Start of EXCERPT TO READ
Links to Paper and Supplementary Materials
Main Paper (Open Access Version): https://papers.miccai.org/miccai-2025/paper/1341_paper.pdf
SharedIt Link: Not yet available
SpringerLink (DOI): Not yet available
Supplementary Material: Not Submitted
Link to the Code Repository
https://github.com/arunkumar-kannan/BrainMT-fMRI
Link to the Dataset(s)
HCP dataset: https://www.humanconnectome.org/study/hcp-young-adult/document/extensively-processed-fmri-data-documentation
UKB dataset: https://www.ukbiobank.ac.uk
BibTex
@InProceedings{KanAru_BrainMT_MICCAI2025,
author = { Kannan, Arunkumar and Lindquist, Martin A. and Caffo, Brian},
title = { { BrainMT: A Hybrid Mamba-Transformer Architecture for Modeling Long-Range Dependencies in Functional MRI Data } },
booktitle = {proceedings of Medical Image Computing and Computer Assisted Intervention -- MICCAI 2025},
year = {2025},
publisher = {Springer Nature Switzerland},
volume = {LNCS 15971},
month = {September},
page = {151 -- 161}
}
Reviews
Review #1
- Please describe the contribution of the paper
The paper introduces BrainMT, a hybrid framework with bi-directional Mamba blocks and a temporal-first scanning mechanism to efficiently learn the spatiotemporal complexity of 4D fMRI. It achieves strong performance on large-scale datasets.
End of EXCERPT TO READ
Start of RECORDS SUPPLIED
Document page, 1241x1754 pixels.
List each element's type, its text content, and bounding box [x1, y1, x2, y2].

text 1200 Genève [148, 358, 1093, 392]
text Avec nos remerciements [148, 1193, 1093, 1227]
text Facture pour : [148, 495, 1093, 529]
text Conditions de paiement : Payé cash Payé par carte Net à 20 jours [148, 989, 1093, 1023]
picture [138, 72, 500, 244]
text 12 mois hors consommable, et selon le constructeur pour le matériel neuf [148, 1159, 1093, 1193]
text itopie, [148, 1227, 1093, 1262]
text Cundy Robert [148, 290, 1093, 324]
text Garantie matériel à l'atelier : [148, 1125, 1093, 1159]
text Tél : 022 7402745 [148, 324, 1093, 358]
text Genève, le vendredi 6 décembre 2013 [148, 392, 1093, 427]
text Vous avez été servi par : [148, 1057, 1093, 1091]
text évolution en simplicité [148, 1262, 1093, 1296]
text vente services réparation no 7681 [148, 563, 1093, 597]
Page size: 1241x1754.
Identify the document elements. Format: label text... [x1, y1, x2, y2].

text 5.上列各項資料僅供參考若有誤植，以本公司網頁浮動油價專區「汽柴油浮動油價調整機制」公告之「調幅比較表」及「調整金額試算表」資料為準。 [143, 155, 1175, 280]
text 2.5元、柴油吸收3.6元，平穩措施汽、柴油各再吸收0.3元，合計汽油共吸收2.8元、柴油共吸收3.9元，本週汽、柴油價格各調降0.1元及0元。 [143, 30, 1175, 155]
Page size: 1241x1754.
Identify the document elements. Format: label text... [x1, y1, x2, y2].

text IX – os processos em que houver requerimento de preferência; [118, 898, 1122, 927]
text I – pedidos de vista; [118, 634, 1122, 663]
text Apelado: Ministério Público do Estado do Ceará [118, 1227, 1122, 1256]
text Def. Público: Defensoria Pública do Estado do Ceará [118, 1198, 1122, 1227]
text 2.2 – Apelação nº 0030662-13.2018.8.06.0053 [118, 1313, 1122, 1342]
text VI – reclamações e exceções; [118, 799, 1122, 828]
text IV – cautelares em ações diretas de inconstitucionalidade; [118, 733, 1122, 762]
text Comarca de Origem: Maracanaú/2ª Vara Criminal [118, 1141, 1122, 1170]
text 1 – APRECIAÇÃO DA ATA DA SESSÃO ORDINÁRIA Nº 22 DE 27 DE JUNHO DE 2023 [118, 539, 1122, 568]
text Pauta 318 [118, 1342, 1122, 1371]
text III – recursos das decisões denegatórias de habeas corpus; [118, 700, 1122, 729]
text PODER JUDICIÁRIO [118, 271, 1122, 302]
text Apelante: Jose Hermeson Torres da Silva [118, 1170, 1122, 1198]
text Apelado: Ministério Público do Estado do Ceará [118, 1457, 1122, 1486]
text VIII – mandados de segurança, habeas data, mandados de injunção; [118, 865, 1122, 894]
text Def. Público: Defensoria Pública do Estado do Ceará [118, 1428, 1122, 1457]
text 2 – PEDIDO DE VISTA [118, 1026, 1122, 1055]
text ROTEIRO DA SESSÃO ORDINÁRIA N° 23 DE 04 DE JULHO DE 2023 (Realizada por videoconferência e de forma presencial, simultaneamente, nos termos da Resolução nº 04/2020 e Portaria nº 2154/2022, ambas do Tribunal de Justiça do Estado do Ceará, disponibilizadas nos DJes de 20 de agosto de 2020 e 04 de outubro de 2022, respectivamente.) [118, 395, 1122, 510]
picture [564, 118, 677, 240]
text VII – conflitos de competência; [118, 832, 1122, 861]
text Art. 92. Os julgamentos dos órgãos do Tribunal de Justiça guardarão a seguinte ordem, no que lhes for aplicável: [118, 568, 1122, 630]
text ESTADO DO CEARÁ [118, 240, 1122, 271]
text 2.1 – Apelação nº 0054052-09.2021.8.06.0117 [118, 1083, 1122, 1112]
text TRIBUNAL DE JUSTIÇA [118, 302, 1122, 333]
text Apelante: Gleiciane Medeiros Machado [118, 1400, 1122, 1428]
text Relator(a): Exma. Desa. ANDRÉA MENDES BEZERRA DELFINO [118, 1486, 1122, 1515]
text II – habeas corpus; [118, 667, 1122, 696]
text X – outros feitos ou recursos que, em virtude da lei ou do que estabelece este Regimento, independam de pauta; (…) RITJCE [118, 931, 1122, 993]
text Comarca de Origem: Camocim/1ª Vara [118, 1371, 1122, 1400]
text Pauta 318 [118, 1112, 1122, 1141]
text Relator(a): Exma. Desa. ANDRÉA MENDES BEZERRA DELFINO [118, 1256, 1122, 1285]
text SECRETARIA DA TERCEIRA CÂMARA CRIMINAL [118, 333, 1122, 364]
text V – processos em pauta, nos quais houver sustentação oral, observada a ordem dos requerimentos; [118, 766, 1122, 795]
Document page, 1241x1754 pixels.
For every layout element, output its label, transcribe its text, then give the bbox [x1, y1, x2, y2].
End of RECORDS SUPPLIED
== WORK ITEM ==
Answer these questions from the BrainMT paper page:
1. What status is given for the Supplementary Material?
2. Which volume does the BibTex entry list?
3. According to Review #1, what kind of scanning mechanism does BrainMT use?

== ANSWER ==
1. Not Submitted
2. LNCS 15971
3. A temporal-first scanning mechanism